WASHINGTON -- The Obama administration is considering more assertive action against Beijing to combat a persistent cyber-espionage campaign it believes Chinese hackers are waging against U.S. companies and government agencies.
As The New York Times and Wall Street Journal reported Thursday that their computer systems had been infiltrated by China-based hackers, cybersecurity experts said the U.S. government is eyeing more pointed diplomatic and trade measures.
Two former U.S. officials said the administration is preparing a new National Intelligence Estimate that, when complete, is expected to detail the cyberthreat, particularly from China, as a growing economic problem. One official said it also will cite more directly a role by the Chinese government in such espionage.
The official said the NIE, an assessment prepared by the National Intelligence Council, will underscore the administration concerns about the threat and put greater weight on plans for more aggressive action against the Chinese government. The official, not authorized to discuss the classified NIE, spoke only on condition of anonymity.
Secretary of State Hillary Rodham Clinton, in an interview with reporters as she wound up her tenure, said the United States needs to send a strong message that it will respond to such incidents.
"We have to begin making it clear to the Chinese -- they're not the only people hacking us, or attempting to hack us -- that the United States is going to have to take action to protect not only our government's [data], but our private sector, from this kind of illegal intrusions.
"There's a lot that we are working on that will be deployed in the event that we don't get some kind of international effort under way," she said. "Obviously, this can become a very unwelcome and even dangerous tit-for-tat that could be a crescendo of consequences, here at home and around the world, that no one wants to see happen."

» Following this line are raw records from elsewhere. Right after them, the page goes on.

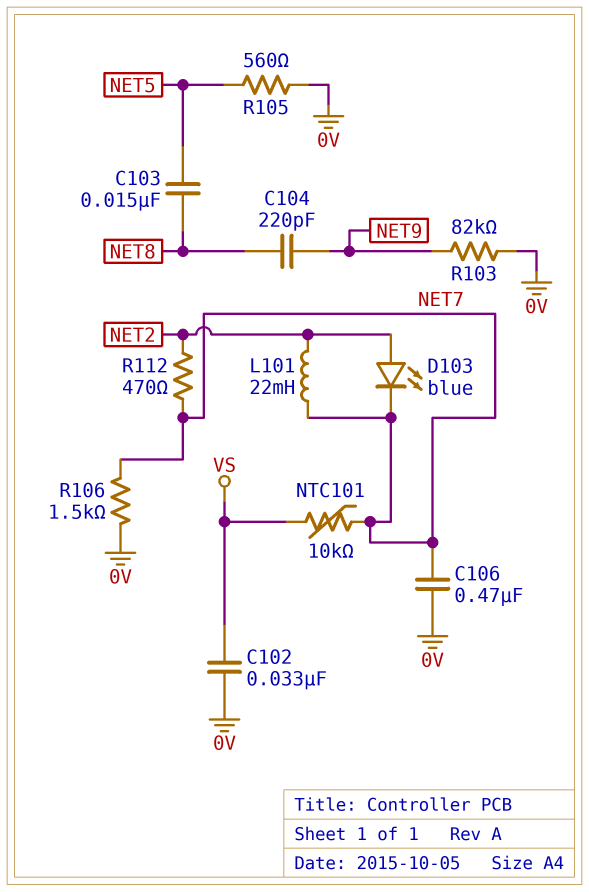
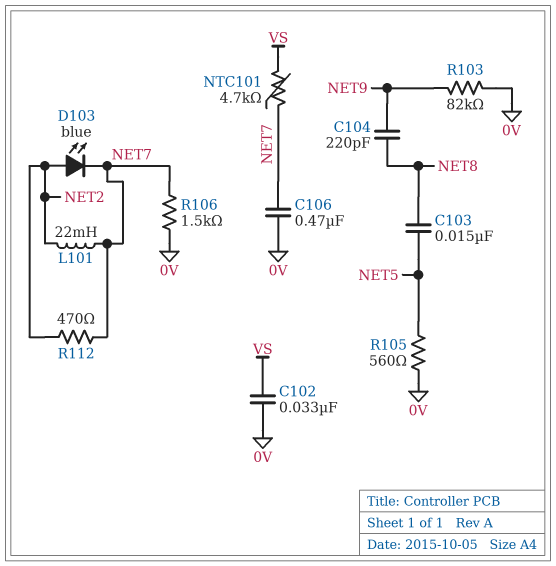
NTC101: 10k (NET7, VS) -> 4.7k (NET7, VS)

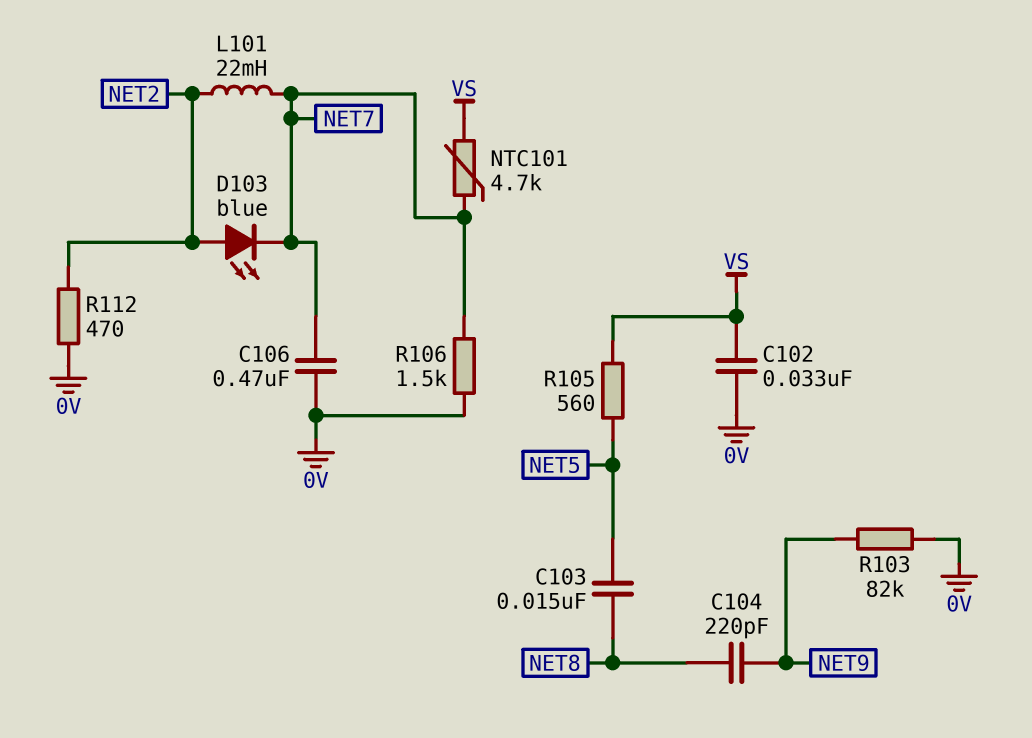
R105: 560 (0V, NET5) -> 560 (NET5, VS)
R112: 470 (NET2, NET7) -> 470 (0V, NET2)

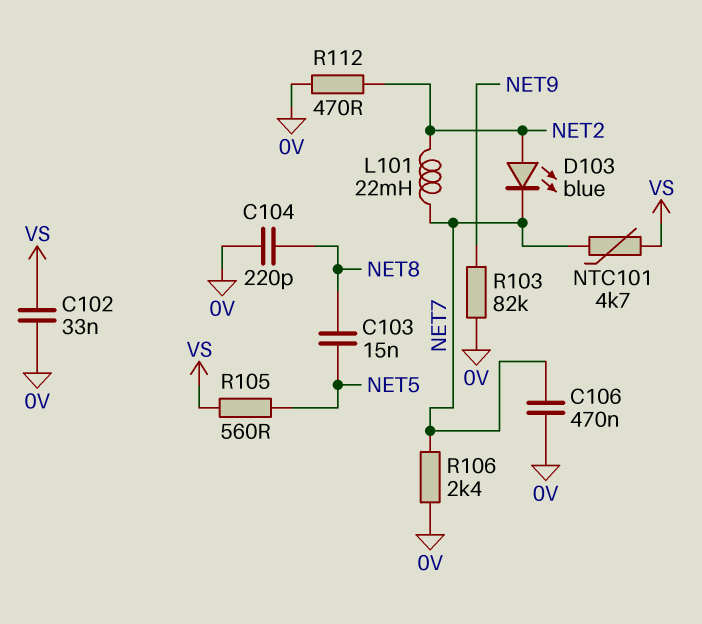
C104: 220pF (NET8, NET9) -> 220pF (0V, NET8)
R106: 1.5k (0V, NET7) -> 2.4k (0V, NET7)

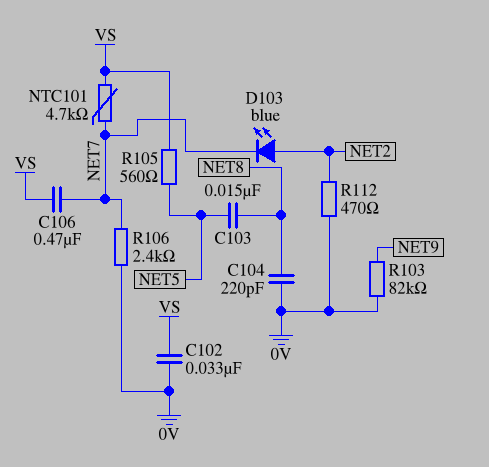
C106: 470nF (0V, NET7) -> 470nF (NET7, VS)
L101: 22mH (NET2, NET7) -> none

To date, extensive discussions between Chinese officials and top U.S. leaders, including President Barack Obama and Defense Secretary Leon Panetta, have had little impact on what government and cybersecurity experts say is escalating and technologically evolving espionage. The Chinese deny such espionage efforts.
Internet search leader Google focused attention on the China threat three years ago, by alleging that it had traced a series of hacking attacks to that country. Google said the breaches, which became known as "Operation Aurora," appeared aimed at heisting some of its business secrets as well as spying on Chinese human rights activists who relied on its Gmail service. As many as 20 other U.S. companies also were said to be targeted.
A four-month long cyberattack against The New York Times is the latest in a long string of breaches said to be by China-based hackers into corporate and government computer systems across the United States. The Times attacks, routed through computers at U.S. universities, targeted staff members' email accounts, the Times said, and were likely in retribution for the newspaper's investigation into the wealth amassed by the family of a top Chinese leader. The Wall Street Journal on Thursday said its computer systems, too, had been breached by China-based hackers in a bid to monitor the paper's coverage of China issues.
Media organizations with bureaus in China have believed for years that their computers, phones and conversations were likely monitored on a fairly regular basis by the Chinese. The Gmail account of an Associated Press staffer was broken into in China in 2010.
Richard Bejtlich, chief security officer at Mandiant, the firm hired by the Times to investigate the cyberattack, said the breach is consistent with what he routinely sees China-based hacking groups do. But he said it had a personal aspect to it that became apparent: The hackers got into 53 computers but largely looked at the emails of the reporters working on a particular story. The newspaper's investigation delved into how the relatives and family of Premier Wen Jiabao built a fortune worth more than $2 billion.
The Chinese foreign and defense ministries called the Times' allegations baseless, and the Defense Ministry denied any involvement by the military. "Chinese law forbids hacking and any other actions that damage Internet security," the Defense Ministry said. "The Chinese military has never supported any hacking activities. ... To accuse the Chinese military of launching cyberattacks without firm evidence is not professional and also groundless."